On May 7, the City of Toronto was recognized by Nature Canada for its efforts and leadership in urban bird conservation by being awarded a high-level certification as a bird-friendly city. The awards were announced on the eve of World Migratory Bird Day, which is May 8, according to a report of City of Toronto Media Relations.
Along with several other Canadian cities, Toronto is one of the first to receive this certification under a new program developed by Nature Canada, with the endorsement of Environment and Climate Change Canada.
Toronto has a long history of proactive action with the goal of minimizing the impact of development and light on migratory birds.
In 2006, a staff report was adopted by City Council that directed all City facilities to turn the lights off at night during migratory seasons. It also directed City staff to support the work of the Fatal Light Awareness Program (FLAP), an organization that advocates for the plight of migratory birds. The City has been working with the organization ever since.
In 2007, Toronto was the first city in North America to develop and implement “Bird-Friendly Development Guidelines” to make buildings less dangerous to local and migratory birds. Many cities in Canada and the United States have since followed suit.
In 2010, City Council directed that all new development applications must meet the requirements of the Toronto Green Standard (TGS), which includes many bird-friendly elements drawn from the 2007 Guidelines.
Since then, Toronto has also strengthened the bird-friendly requirements of the TGS by introducing Best Practices for Bird-Friendly Glass (2016).
Most recently, the City led the development of bird-friendly building guidelines for the Canadian Standards Association, leading to a voluntary national standard for bird-friendly buildings that can be adopted by any jurisdiction in Canada.
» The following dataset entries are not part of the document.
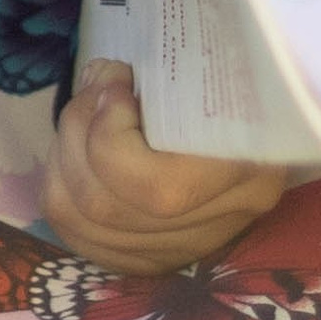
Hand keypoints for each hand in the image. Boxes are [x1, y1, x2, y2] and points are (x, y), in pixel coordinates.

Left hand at [41, 60, 289, 272]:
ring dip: (63, 154)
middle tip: (97, 87)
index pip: (160, 192)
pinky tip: (82, 148)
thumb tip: (102, 77)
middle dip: (78, 133)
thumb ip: (169, 70)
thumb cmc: (237, 74)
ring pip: (81, 220)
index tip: (119, 85)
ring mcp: (182, 249)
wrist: (259, 113)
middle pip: (106, 206)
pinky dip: (61, 183)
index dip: (112, 137)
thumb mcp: (218, 62)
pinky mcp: (150, 257)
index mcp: (250, 171)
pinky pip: (76, 233)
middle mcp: (219, 224)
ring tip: (85, 111)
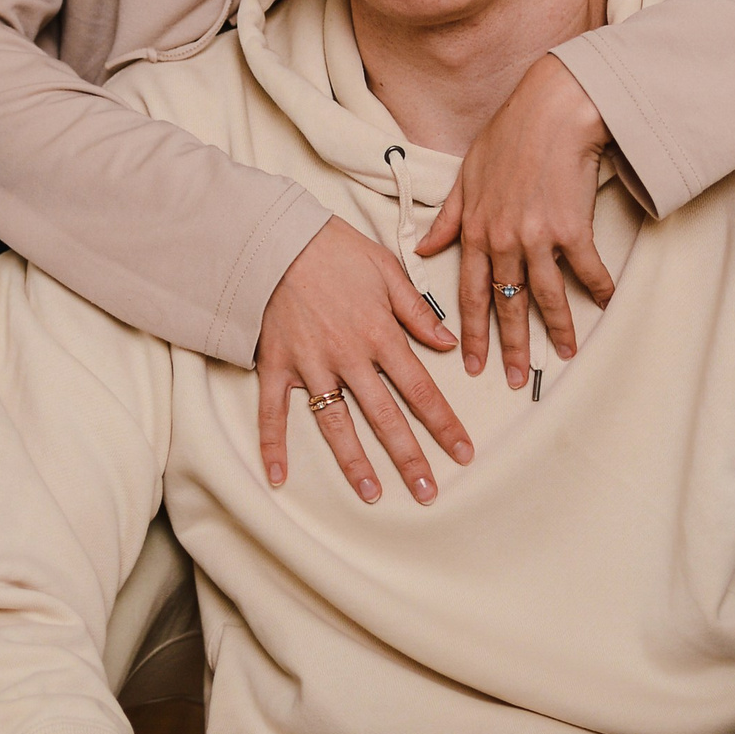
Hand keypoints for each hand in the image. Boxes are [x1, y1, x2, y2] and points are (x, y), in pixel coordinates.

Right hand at [257, 217, 471, 504]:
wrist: (275, 239)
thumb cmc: (333, 249)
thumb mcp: (387, 270)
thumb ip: (418, 311)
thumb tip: (450, 342)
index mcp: (380, 335)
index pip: (421, 389)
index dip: (444, 424)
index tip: (462, 453)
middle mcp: (348, 357)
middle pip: (385, 417)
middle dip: (409, 457)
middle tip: (427, 492)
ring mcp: (310, 365)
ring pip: (336, 423)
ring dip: (354, 462)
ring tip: (372, 494)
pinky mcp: (276, 365)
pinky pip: (272, 412)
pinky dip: (272, 445)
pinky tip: (277, 477)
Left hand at [417, 55, 613, 384]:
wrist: (552, 110)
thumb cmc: (509, 135)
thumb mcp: (467, 175)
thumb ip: (447, 217)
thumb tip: (423, 249)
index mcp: (476, 230)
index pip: (470, 293)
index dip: (471, 332)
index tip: (471, 363)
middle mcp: (503, 240)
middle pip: (506, 305)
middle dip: (510, 348)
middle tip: (515, 379)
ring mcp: (537, 236)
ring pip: (546, 297)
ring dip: (557, 330)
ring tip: (565, 354)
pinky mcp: (571, 228)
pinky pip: (586, 269)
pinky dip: (598, 288)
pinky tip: (606, 303)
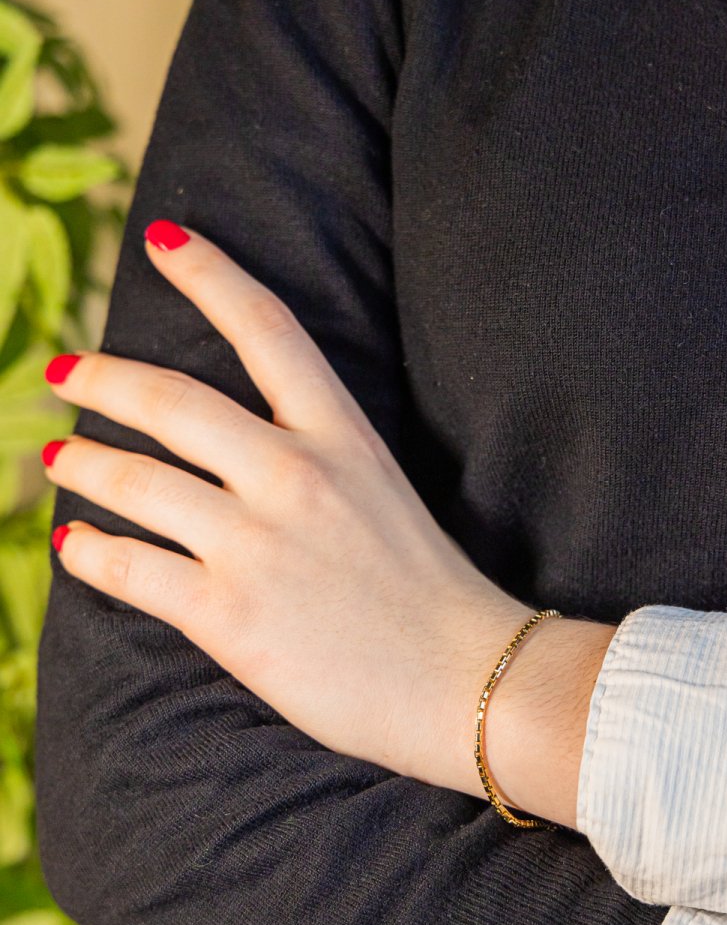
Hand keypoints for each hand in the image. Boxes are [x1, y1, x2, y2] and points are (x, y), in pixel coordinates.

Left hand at [42, 219, 567, 810]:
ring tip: (57, 456)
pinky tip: (74, 545)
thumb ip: (319, 464)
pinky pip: (130, 569)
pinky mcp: (229, 616)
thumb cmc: (433, 596)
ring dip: (82, 463)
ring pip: (136, 480)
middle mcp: (295, 475)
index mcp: (343, 437)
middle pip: (172, 400)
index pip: (269, 328)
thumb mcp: (386, 496)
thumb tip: (240, 458)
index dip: (210, 273)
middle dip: (104, 377)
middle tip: (64, 370)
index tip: (164, 241)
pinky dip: (89, 553)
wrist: (469, 683)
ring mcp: (257, 544)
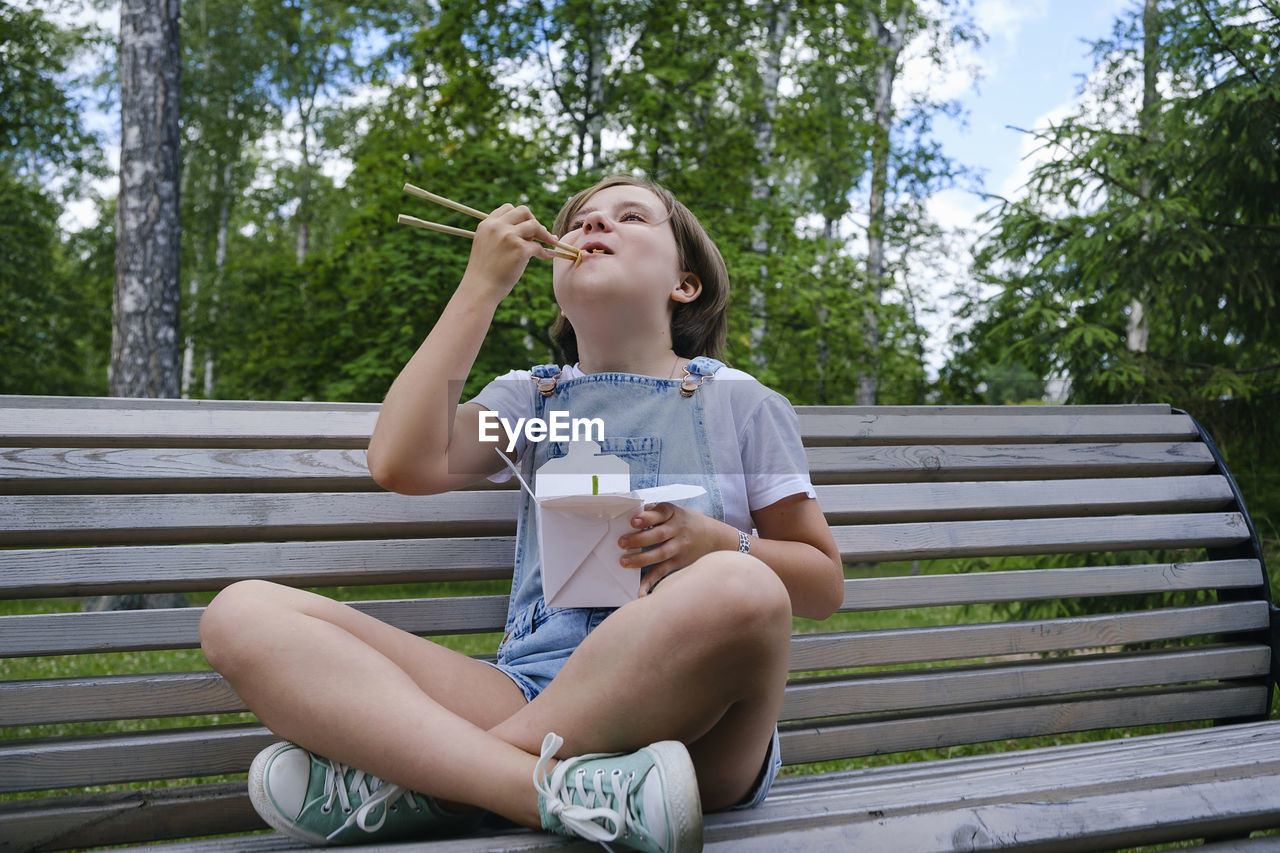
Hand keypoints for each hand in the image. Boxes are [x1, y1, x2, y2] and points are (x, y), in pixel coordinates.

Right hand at [459, 204, 557, 302]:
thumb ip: (501, 234)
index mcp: (487, 224)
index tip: (526, 227)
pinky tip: (548, 256)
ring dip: (545, 234)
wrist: (480, 289)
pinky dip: (545, 252)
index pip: (508, 208)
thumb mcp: (487, 245)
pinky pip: (539, 246)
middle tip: (540, 234)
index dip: (520, 217)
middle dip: (534, 221)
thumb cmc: (485, 272)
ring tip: (550, 242)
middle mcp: (497, 226)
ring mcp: (509, 236)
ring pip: (535, 225)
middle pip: (524, 211)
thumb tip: (531, 231)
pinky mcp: (520, 249)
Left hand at [618, 503, 734, 594]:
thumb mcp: (675, 512)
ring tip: (624, 562)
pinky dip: (650, 582)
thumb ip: (654, 513)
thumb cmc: (686, 523)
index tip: (633, 521)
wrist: (713, 538)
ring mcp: (679, 548)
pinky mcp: (677, 563)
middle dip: (639, 539)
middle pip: (659, 534)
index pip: (661, 513)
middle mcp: (678, 530)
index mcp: (674, 514)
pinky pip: (662, 572)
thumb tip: (631, 513)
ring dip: (641, 559)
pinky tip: (640, 592)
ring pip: (660, 554)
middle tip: (622, 542)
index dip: (647, 517)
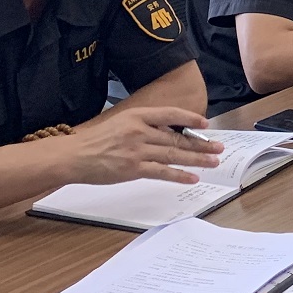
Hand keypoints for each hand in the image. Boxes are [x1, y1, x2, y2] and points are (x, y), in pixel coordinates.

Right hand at [64, 105, 220, 185]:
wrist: (74, 156)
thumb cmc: (96, 141)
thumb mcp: (121, 122)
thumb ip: (144, 126)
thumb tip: (170, 133)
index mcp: (137, 116)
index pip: (171, 114)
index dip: (191, 118)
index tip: (206, 125)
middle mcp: (140, 131)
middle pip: (177, 137)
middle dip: (201, 144)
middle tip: (219, 148)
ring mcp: (138, 150)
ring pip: (174, 154)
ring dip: (196, 159)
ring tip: (213, 162)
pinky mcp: (133, 169)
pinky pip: (162, 172)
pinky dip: (179, 175)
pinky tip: (192, 177)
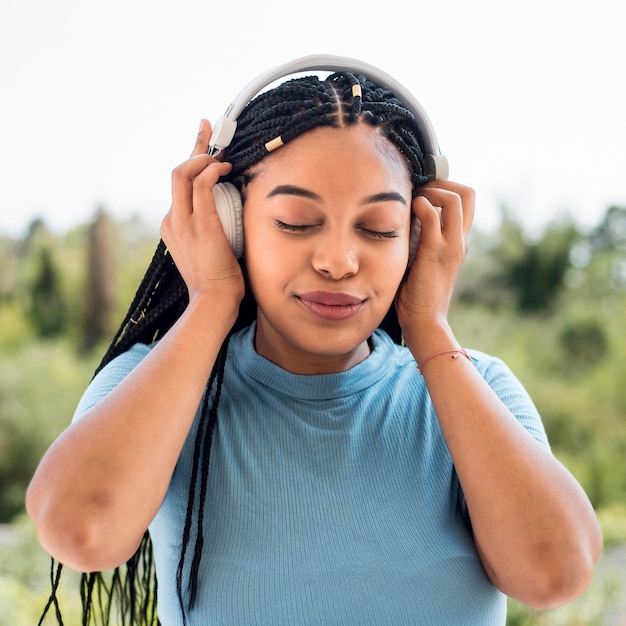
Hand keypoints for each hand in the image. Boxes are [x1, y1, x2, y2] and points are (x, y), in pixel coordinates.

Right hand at [160, 119, 244, 303]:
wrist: (213, 301)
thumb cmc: (218, 281)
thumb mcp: (209, 251)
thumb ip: (213, 231)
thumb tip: (232, 219)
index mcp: (173, 226)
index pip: (179, 185)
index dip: (192, 160)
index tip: (205, 144)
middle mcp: (172, 220)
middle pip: (176, 171)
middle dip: (195, 146)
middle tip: (210, 128)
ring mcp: (183, 221)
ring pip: (183, 172)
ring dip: (204, 157)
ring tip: (224, 157)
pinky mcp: (200, 224)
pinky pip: (201, 185)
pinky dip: (212, 171)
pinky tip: (226, 169)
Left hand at [395, 181, 473, 342]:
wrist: (425, 321)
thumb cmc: (418, 293)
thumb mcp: (424, 259)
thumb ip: (422, 238)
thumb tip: (405, 216)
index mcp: (461, 241)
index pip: (467, 199)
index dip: (446, 187)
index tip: (423, 193)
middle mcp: (461, 239)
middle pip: (467, 192)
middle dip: (441, 183)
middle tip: (419, 193)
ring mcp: (451, 244)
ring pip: (454, 198)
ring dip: (430, 192)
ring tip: (413, 203)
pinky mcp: (435, 251)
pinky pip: (431, 215)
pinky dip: (419, 206)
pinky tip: (406, 214)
The City has also developed plans and strategies to protect biodiversity and natural habitat in and around the city, which is essential for birds to thrive as they return to Canadian landscapes during their breeding seasons.
The press release of City of Toronto Media Relations explained some of these plans and strategies, which include: Sustaining and Expanding the Urban Forest: Toronto Strategic Forest Management Plan 2012-2022; Toronto Ravine Strategy; Toronto Biodiversity Strategy and the Pollinator Protection Strategy; Tree Protection Bylaw, Ravine and Natural Feature Protection Bylaw and Pesticide Bylaw protect the urban forest, ravines and natural areas, which are important habitats for bird species.
All these factors contributed to the City’s successful application to the Nature Canada to be certified as a bird- friendly city.
Regarding this issue, Mayor John Tory said: “The City of Toronto is extremely proud to receive high-level certification as a bird-friendly city from Nature Canada. We are especially proud that Toronto was the first city in North America to develop and implement guidelines to make buildings less dangerous for migratory birds”.
“Congratulations to Nature Canada on its “Bird-Friendly City” initiative which helps us recognize and celebrate specific actions that cities are taking to make urban environments safer for all birds”, he added.